Hi Daniel,
06.12.2024 16:46, Daniel Gustafsson пишет:
>> On 6 Dec 2024, at 13:59, Alexander Borisov <lex.borisov@gmail.com> wrote:
>
>> As I've written before, there is a difference between parsing URLs
>> according to the RFC 3986 specification and WHATWG URLs. This is
>> especially true for host. Here are a couple more examples.
>
> As someone who wears another open-source hat which is heavily involved in
> parsing URLs I cannot stress enough how much I think postgres should avoid
> this. The example url http://http://http://@http://http://?http://#http:// is
> a valid url, but is rejected by a number of implementations and parsed
> differently by most that accept it.
Your example is valid, yes, it looks scary, t might catch someone off
guard.

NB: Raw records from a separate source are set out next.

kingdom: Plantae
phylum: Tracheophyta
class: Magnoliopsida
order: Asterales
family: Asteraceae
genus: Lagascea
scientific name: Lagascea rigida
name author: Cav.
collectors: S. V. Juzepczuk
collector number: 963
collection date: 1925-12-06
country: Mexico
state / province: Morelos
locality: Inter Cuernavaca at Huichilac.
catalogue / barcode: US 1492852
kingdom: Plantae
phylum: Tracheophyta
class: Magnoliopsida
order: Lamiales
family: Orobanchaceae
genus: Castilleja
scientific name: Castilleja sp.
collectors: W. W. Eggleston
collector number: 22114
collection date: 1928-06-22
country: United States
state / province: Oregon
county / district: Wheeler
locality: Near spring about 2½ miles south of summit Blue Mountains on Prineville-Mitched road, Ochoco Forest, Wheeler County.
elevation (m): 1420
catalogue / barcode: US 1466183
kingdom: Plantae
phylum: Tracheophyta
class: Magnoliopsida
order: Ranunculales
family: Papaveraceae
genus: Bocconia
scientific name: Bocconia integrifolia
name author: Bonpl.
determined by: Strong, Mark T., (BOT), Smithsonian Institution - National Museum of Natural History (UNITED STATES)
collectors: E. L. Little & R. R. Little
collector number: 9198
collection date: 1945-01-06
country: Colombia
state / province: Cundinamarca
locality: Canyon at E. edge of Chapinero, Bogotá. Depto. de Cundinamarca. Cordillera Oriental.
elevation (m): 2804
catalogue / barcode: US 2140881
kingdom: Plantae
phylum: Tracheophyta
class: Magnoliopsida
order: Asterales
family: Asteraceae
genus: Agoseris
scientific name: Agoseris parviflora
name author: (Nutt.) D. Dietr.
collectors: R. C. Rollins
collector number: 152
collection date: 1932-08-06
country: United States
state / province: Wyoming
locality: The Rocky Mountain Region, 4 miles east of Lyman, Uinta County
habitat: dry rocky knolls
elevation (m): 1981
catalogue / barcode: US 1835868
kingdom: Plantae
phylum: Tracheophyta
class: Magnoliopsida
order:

At the same time your URL is correctly parsed both RFC 3986
and WHATWG URL.
There are many examples of “scary” URLs that you can't even understand
how they are parsed. You can write a URL with any intimidating host,
path, scheme, but that's not what I mean.
There are generally accepted standards for URL/URI parsing RFC 3986 and
WHATWG URL. We are not talking about self-written implementations
(without relying on any specifications) or those who made a mistake
while implementing one of the standards.
I propose to implement support for one of the standards that looks
promising. On the contrary, everything is quite clear. All we need to
do is point out that we have a URL data type in extension by WHATWG
specification. I would even say that by creating a new type we will
contribute to the standardization of this zoo.
It's about creating a new URL data type according to the
specification WHATWG and including it in contrib as an extension.
--
Alexander Borisov